_Action item_. Retype the lines below exactly, but only those from the line that has "The horizontal FOV" through the line that has "Numbers: x, y, z, sx, sy, sz, roll, pitch, yaw.". Omit every picture.
═════ Task material
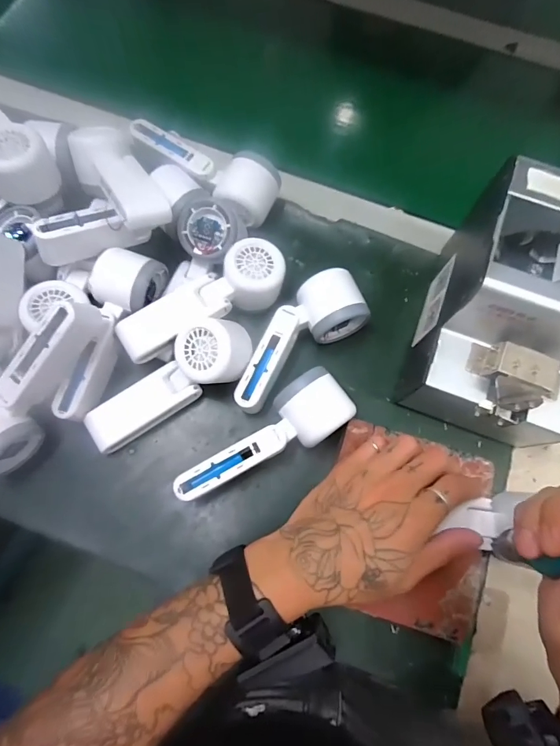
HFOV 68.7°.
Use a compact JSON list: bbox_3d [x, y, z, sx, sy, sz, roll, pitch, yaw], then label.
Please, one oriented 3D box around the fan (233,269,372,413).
[{"bbox_3d":[0.012,-0.031,0.388,0.151,0.045,0.061,-38,77,-12],"label":"fan"}]

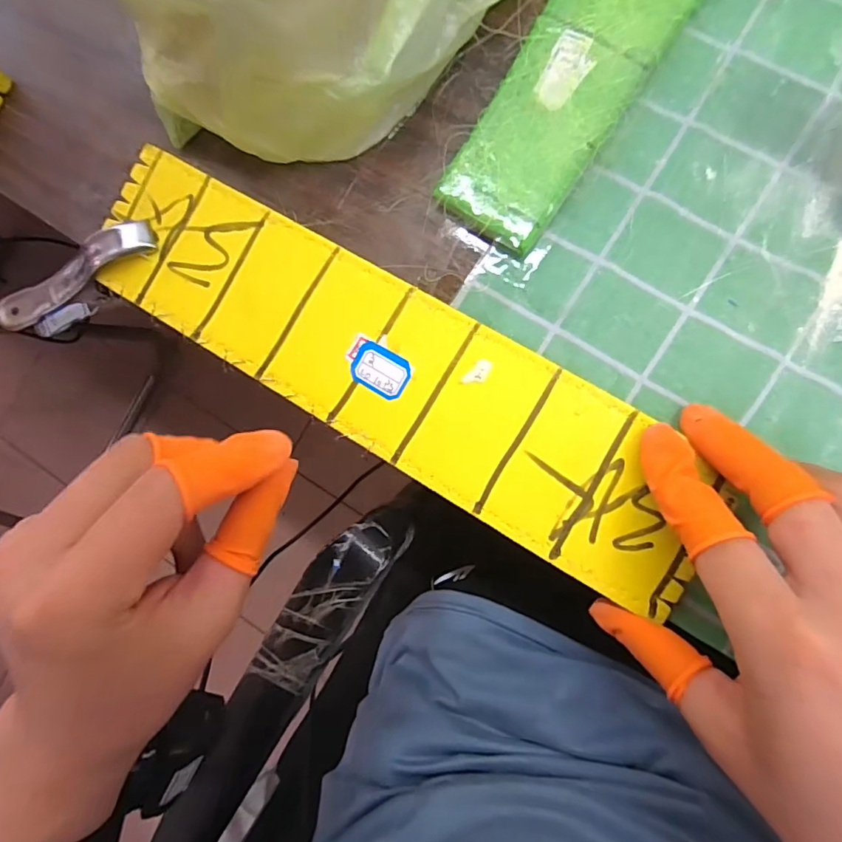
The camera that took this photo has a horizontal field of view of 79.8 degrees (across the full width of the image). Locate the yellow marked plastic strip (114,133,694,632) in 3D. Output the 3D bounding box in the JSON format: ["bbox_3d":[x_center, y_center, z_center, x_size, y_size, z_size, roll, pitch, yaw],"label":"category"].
[{"bbox_3d":[-0.020,-0.029,0.248,0.329,0.010,0.078,33,88,9],"label":"yellow marked plastic strip"}]

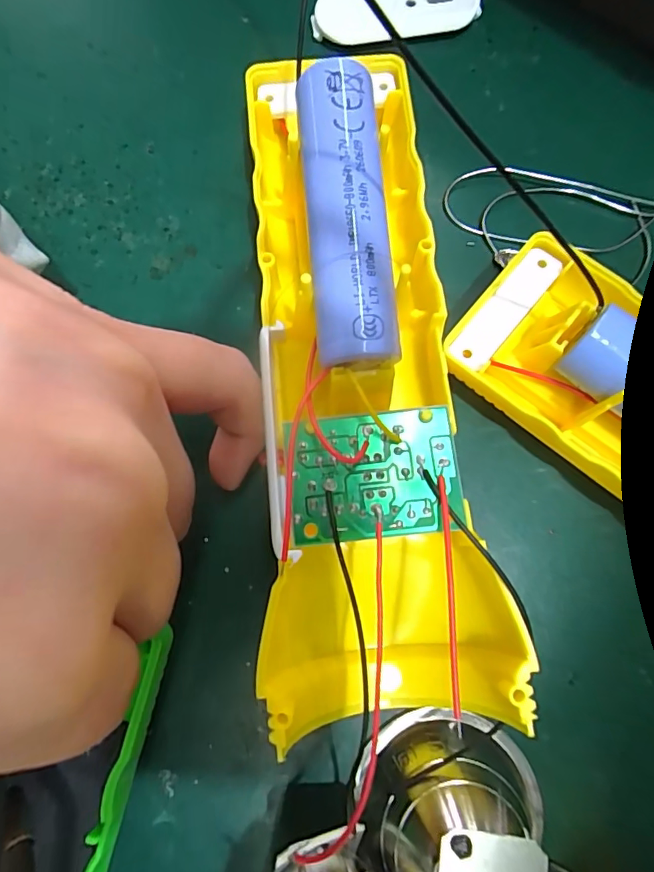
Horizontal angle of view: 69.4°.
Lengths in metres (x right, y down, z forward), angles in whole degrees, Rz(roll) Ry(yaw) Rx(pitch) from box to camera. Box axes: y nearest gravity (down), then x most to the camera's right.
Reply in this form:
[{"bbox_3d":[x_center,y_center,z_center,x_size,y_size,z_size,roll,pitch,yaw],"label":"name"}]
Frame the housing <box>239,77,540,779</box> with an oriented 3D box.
[{"bbox_3d":[0.009,-0.018,0.110,0.049,0.038,0.159,-3,82,-2],"label":"housing"}]

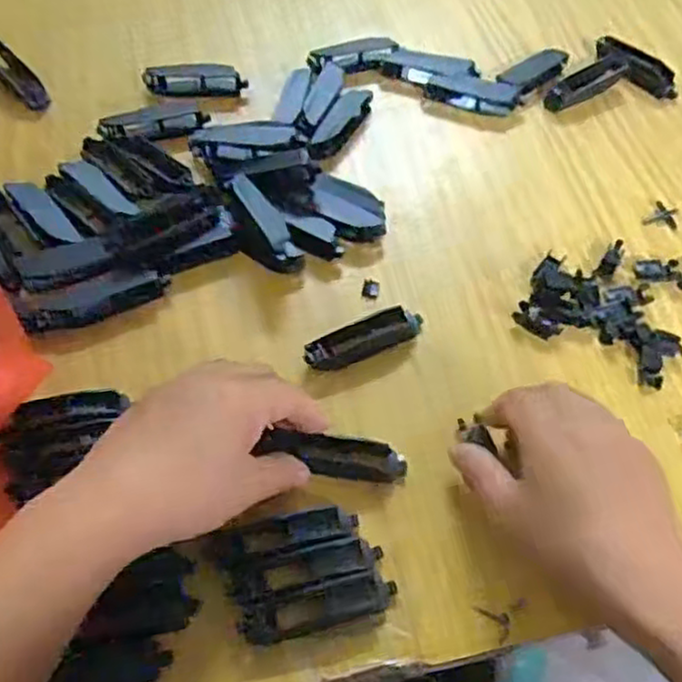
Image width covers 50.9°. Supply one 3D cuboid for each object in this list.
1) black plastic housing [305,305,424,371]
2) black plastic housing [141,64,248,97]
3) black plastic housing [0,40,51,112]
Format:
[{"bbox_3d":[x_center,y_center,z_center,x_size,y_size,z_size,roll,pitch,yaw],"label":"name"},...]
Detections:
[{"bbox_3d":[0.014,-0.002,0.420,0.073,0.011,0.019,-24,61,-17],"label":"black plastic housing"},{"bbox_3d":[-0.109,-0.194,0.533,0.075,0.010,0.027,2,57,-2],"label":"black plastic housing"},{"bbox_3d":[-0.239,-0.198,0.524,0.020,0.017,0.083,-38,66,-24],"label":"black plastic housing"}]

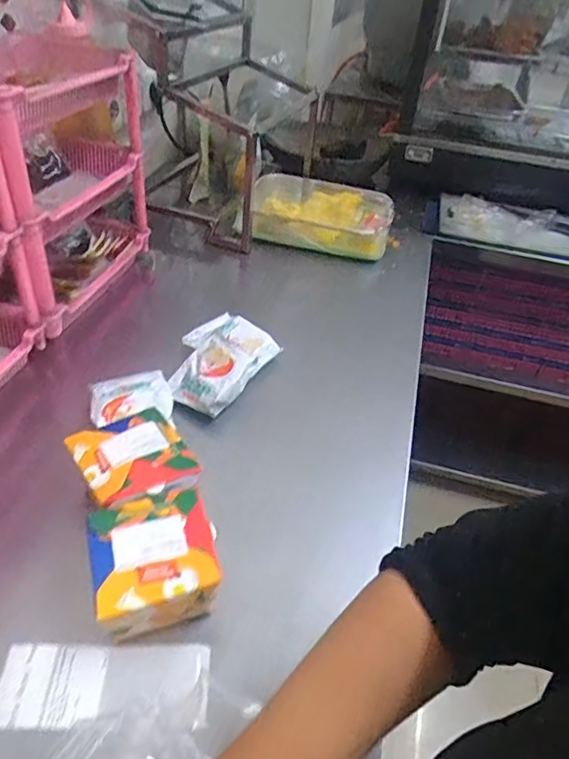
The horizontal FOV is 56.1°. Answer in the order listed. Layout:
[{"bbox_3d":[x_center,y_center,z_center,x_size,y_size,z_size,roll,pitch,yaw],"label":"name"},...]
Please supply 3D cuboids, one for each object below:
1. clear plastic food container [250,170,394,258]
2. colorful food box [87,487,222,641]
[{"bbox_3d":[0.076,-0.334,1.085,0.274,0.094,0.201,13,41,9],"label":"clear plastic food container"},{"bbox_3d":[-0.116,0.166,0.482,0.101,0.076,0.111,-9,42,-17],"label":"colorful food box"}]

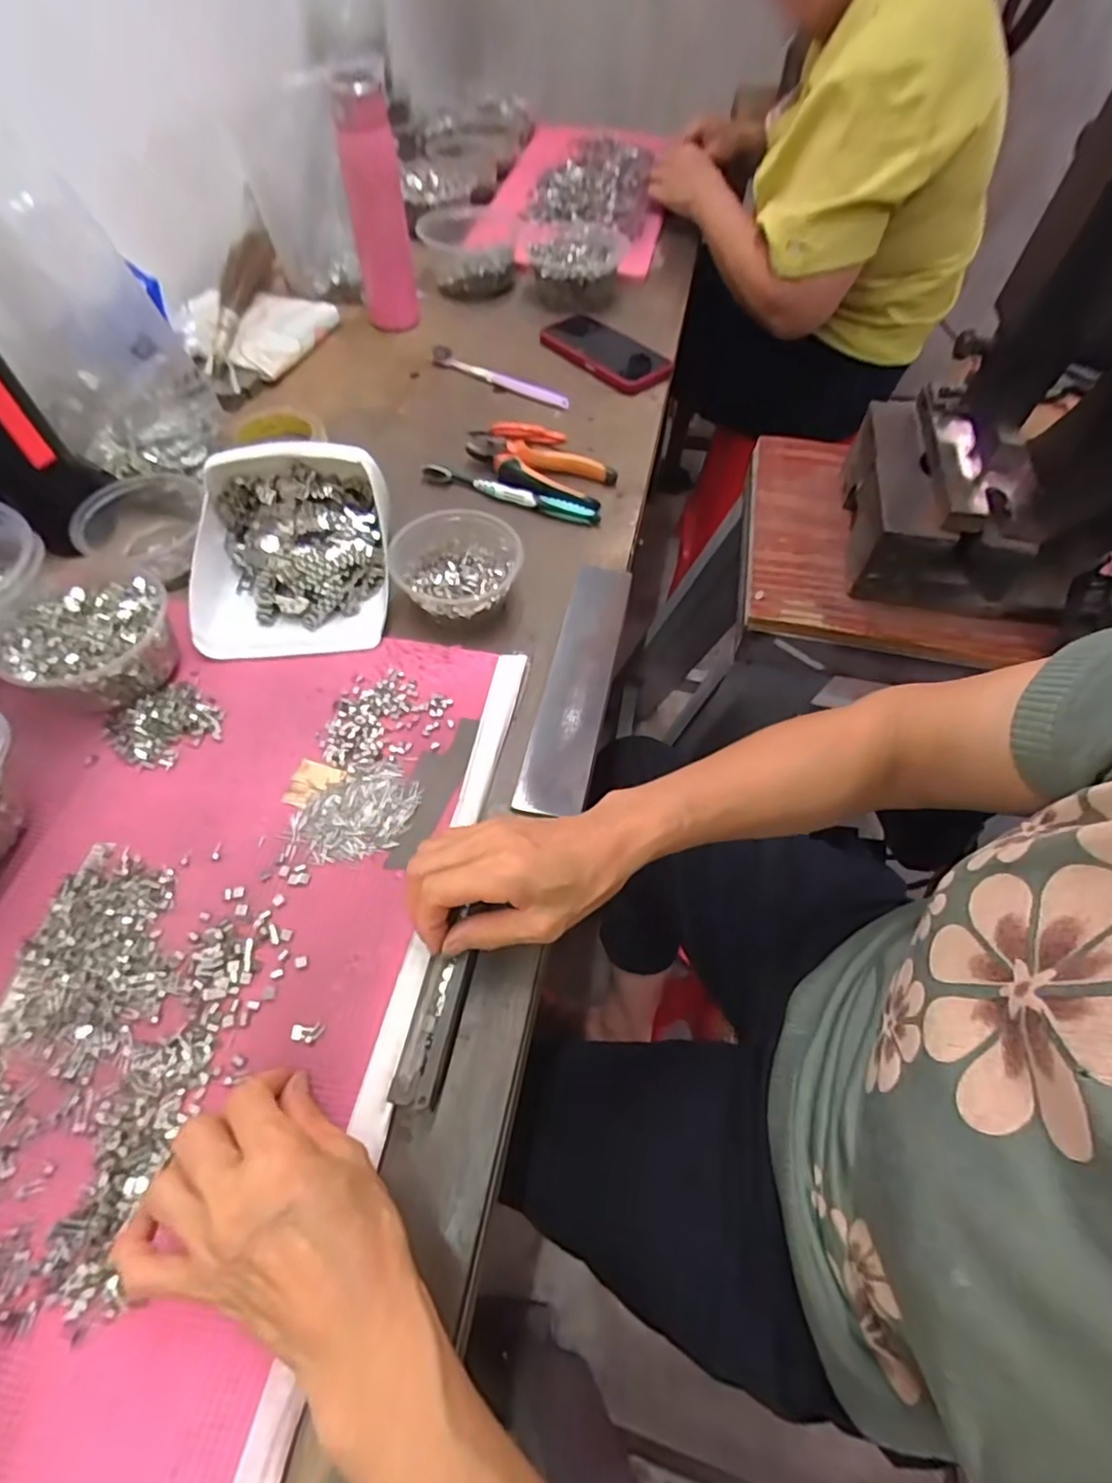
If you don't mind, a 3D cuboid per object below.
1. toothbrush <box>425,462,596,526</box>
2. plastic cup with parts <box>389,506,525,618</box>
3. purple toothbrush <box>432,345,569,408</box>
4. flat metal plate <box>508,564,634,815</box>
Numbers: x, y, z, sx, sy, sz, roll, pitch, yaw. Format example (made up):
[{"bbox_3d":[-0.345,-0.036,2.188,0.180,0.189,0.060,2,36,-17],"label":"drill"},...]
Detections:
══════════
_Solution to this problem_.
The horizontal FOV is 56.1°. Answer in the order listed. Layout:
[{"bbox_3d":[x_center,y_center,z_center,x_size,y_size,z_size,roll,pitch,yaw],"label":"name"},...]
Please supply 3D cuboids, one for each object below:
1. clear plastic food container [250,170,394,258]
2. colorful food box [87,487,222,641]
[{"bbox_3d":[0.076,-0.334,1.085,0.274,0.094,0.201,13,41,9],"label":"clear plastic food container"},{"bbox_3d":[-0.116,0.166,0.482,0.101,0.076,0.111,-9,42,-17],"label":"colorful food box"}]

If you don't mind, a 3D cuboid per object below.
1. toothbrush <box>425,462,596,526</box>
2. plastic cup with parts <box>389,506,525,618</box>
3. purple toothbrush <box>432,345,569,408</box>
4. flat metal plate <box>508,564,634,815</box>
Numbers: x, y, z, sx, sy, sz, roll, pitch, yaw. Format example (made up):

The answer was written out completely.